We didn’t celebrate Halloween because my parents viewed it as a pagan holiday, not as a secular salute to candy and pumpkins. So I didn’t go out trick or treating. Except for one year — I was 9, I think — when I whined enough so they let me dress up last minute as a hobo to get some candy from the half-dozen neighbors we knew.
My parents were not religious zealots, nor the only ones on the block to give Jack O’Lantern the snub. There were real world scares to consider. This was the 1980s, heyday of the hysterics about needing to get your candy x-rayed in case some nut inserted razor blades, later proved an urban legend.

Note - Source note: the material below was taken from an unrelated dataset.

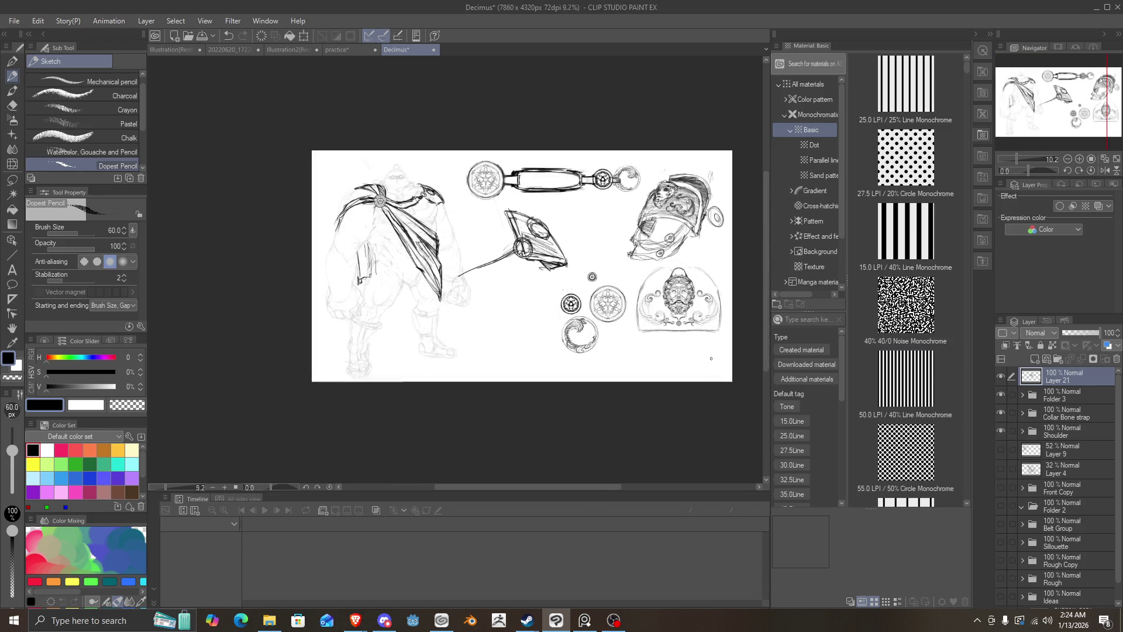
scroll(576, 310, "up", 1)
scroll(575, 298, "down", 1)
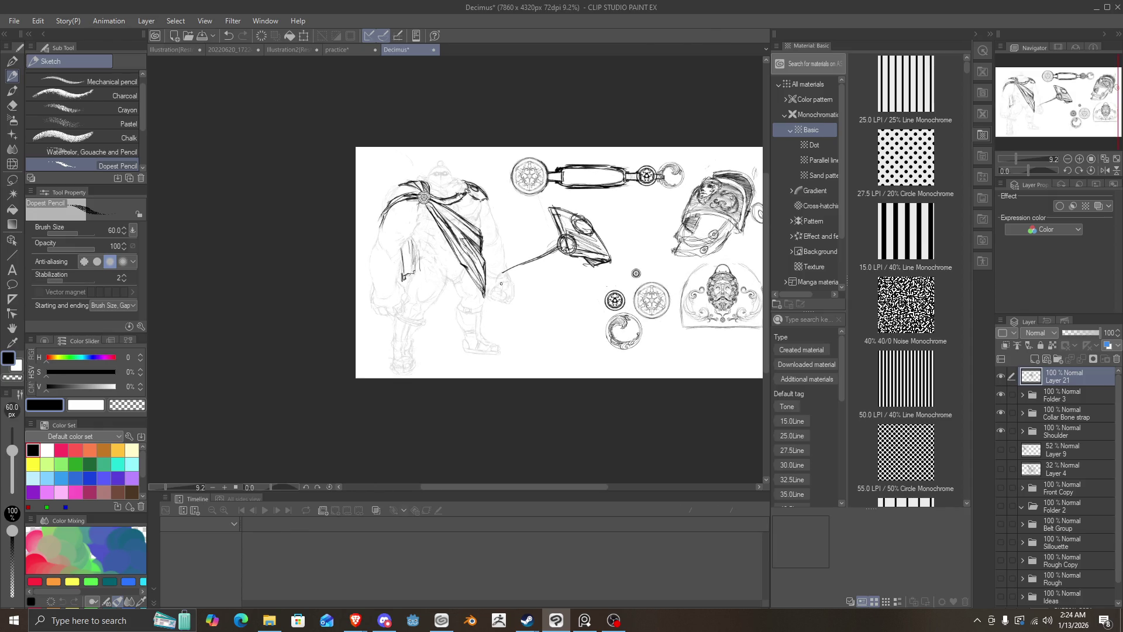
key("ctrl+s")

Today I sit out Halloween not because of paganism but because I find the concept of a holiday built on fear as strange. Can you imagine someone inventing Halloween today, and their pitch was to make a holiday devoted to scary thrills, screams, gore and mayhem?
Yes, there is much innocuous make-believe as well, although once the parties end, there are too many drunk driving monsters on the roads.
Let’s transform Halloween from an annual festival celebrating the creation and consumption of fear, to a day devoted to overcoming fear. What fear can you commit yourself to getting past today? Imagine the energetic shift that would take place, not just for yourself, but the entire world when enough of us focus simultaneously on our inner strengths instead of our outer fears.
Fearing The Great Pumpkin won’t show up doesn’t count.